Prompt:
Nothing but an exact reprint of the records is to be returned.
== == ==
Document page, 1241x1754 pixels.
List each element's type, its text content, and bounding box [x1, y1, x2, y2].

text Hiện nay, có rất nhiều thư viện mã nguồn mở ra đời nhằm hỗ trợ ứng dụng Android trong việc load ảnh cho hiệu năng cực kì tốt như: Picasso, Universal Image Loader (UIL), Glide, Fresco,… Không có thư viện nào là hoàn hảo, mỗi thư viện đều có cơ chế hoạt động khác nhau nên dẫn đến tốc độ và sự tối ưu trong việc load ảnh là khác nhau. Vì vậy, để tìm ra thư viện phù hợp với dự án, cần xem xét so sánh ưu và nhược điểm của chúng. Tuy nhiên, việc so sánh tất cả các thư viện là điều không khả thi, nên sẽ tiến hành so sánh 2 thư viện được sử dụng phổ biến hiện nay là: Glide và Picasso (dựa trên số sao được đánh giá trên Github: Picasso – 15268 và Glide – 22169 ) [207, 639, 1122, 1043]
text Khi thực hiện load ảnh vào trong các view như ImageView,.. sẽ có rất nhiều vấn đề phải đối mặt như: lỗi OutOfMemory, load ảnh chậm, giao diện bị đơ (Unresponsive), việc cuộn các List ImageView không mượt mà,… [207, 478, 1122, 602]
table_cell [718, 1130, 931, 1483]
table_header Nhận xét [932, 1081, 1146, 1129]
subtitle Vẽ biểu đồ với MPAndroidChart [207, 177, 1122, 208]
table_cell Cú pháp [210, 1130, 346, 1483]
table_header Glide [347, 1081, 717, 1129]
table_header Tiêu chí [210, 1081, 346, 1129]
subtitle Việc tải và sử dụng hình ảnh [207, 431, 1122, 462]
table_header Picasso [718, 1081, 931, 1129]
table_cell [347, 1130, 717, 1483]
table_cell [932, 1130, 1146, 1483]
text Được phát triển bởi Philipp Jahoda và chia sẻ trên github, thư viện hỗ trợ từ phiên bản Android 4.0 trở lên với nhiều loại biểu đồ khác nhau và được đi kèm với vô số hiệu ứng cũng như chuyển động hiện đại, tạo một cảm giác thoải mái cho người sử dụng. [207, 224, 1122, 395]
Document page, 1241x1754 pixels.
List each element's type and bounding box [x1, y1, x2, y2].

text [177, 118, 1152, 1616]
== == ==
Your response:
Document page, 1241x1754 pixels.
List each element's type, its text content, and bounding box [x1, y1, x2, y2].

text Hiện nay, có rất nhiều thư viện mã nguồn mở ra đời nhằm hỗ trợ ứng dụng Android trong việc load ảnh cho hiệu năng cực kì tốt như: Picasso, Universal Image Loader (UIL), Glide, Fresco,… Không có thư viện nào là hoàn hảo, mỗi thư viện đều có cơ chế hoạt động khác nhau nên dẫn đến tốc độ và sự tối ưu trong việc load ảnh là khác nhau. Vì vậy, để tìm ra thư viện phù hợp với dự án, cần xem xét so sánh ưu và nhược điểm của chúng. Tuy nhiên, việc so sánh tất cả các thư viện là điều không khả thi, nên sẽ tiến hành so sánh 2 thư viện được sử dụng phổ biến hiện nay là: Glide và Picasso (dựa trên số sao được đánh giá trên Github: Picasso – 15268 và Glide – 22169 ) [207, 639, 1122, 1043]
text Khi thực hiện load ảnh vào trong các view như ImageView,.. sẽ có rất nhiều vấn đề phải đối mặt như: lỗi OutOfMemory, load ảnh chậm, giao diện bị đơ (Unresponsive), việc cuộn các List ImageView không mượt mà,… [207, 478, 1122, 602]
table_cell [718, 1130, 931, 1483]
table_header Nhận xét [932, 1081, 1146, 1129]
subtitle Vẽ biểu đồ với MPAndroidChart [207, 177, 1122, 208]
table_cell Cú pháp [210, 1130, 346, 1483]
table_header Glide [347, 1081, 717, 1129]
table_header Tiêu chí [210, 1081, 346, 1129]
subtitle Việc tải và sử dụng hình ảnh [207, 431, 1122, 462]
table_header Picasso [718, 1081, 931, 1129]
table_cell [347, 1130, 717, 1483]
table_cell [932, 1130, 1146, 1483]
text Được phát triển bởi Philipp Jahoda và chia sẻ trên github, thư viện hỗ trợ từ phiên bản Android 4.0 trở lên với nhiều loại biểu đồ khác nhau và được đi kèm với vô số hiệu ứng cũng như chuyển động hiện đại, tạo một cảm giác thoải mái cho người sử dụng. [207, 224, 1122, 395]
Document page, 1241x1754 pixels.
List each element's type and bounding box [x1, y1, x2, y2].

text [177, 118, 1152, 1616]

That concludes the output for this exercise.